$\mathbb{P}^2(\mathbb{R})/H$ identifies the topological quotient space given by the relation $x \sim y \Leftrightarrow x=y$ or $x,y \in H$.
I tried to build an identification $\mathbb{P}^2(\mathbb{R}) \longrightarrow S^2$ defined by $[v] \longmapsto \frac{v}{||v||}$, but it doesn't seem to work.
Let $p : \mathbb R^3 \setminus \{0\} \to \mathbb P^2 = \mathbb P(\mathbb R^2)$ denote the quotient map.
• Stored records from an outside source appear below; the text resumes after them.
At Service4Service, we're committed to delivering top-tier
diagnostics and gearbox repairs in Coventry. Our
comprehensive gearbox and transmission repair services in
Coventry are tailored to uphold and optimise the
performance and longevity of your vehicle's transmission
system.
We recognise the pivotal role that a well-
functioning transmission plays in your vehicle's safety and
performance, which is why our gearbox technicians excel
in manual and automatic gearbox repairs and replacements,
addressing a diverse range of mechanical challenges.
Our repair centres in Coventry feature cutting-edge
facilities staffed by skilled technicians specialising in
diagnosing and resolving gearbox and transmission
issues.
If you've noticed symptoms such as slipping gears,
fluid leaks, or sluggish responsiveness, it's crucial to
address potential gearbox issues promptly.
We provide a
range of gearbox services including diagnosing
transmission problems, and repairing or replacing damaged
A projective line $H \subset \mathbb P^2$ is given as $p(H' \setminus \{0\})$, where $H'$ is a two-dimensional linear subspace of $\mathbb R^3$. Equivlently, a subset $H \subset \mathbb P^2$ is a projective line if $H' = p^{-1}(H) \cup \{0\}$ is a two-dimensional linear subspace of $\mathbb R^3$.
It is easy see that $\mathbb P^2 /H_1 \approx \mathbb P^2 /H_2$ for any two projective lines $H_i$. In fact, let $\phi'$ be a linear automorphism on $\mathbb R^3$ such that $\phi'(H'_1) = H'_2$. Note that $\phi$ is a homeomorphism. Clearly $\phi'$ induces a homeomorphism $\phi$ on $\mathbb P^2$ such that $\phi(H_1) = H_2$. Hence we get a homeomorphism $\bar \phi : \mathbb P^2/H_1 \to \mathbb P^2/H_2$.
It therefore suffices to show that $\mathbb P^2/H_0 \approx S^2$, where $H_0$ is the special projective line such that $H_0' = \overline{\mathbb R}^2 = \{(x,y,0) \mid x,y \in \mathbb R\}$. Let $S^2_+ = \{(x,y,z) \in S^2 \mid z \ge 0\}$ denote the closed upper hemisphere of $S^2$. It is well-known that $$\mathbb P^2 = S^2_+ / \sim $$ where $\xi \sim \eta$ iff $\eta = \pm \xi$. Note that the only pairs of distinct points identified by $\sim$ lie on $\bar S^1= \{(x,y,0) \mid (x,y) \in S^1\}$. Under the identification $\mathbb P^2 = S^2_+ / \sim $ the projective line $H_0$ corresponds to $\bar S^1/\sim$ (which is homeomorphic to $S^1$ although we do not need to know this). Therefore $$\mathbb P^2 /H_0 \approx (S^2_+/\sim)/(\bar S^1/\sim) \approx S^2_+/\bar S^1 \approx S^2 .$$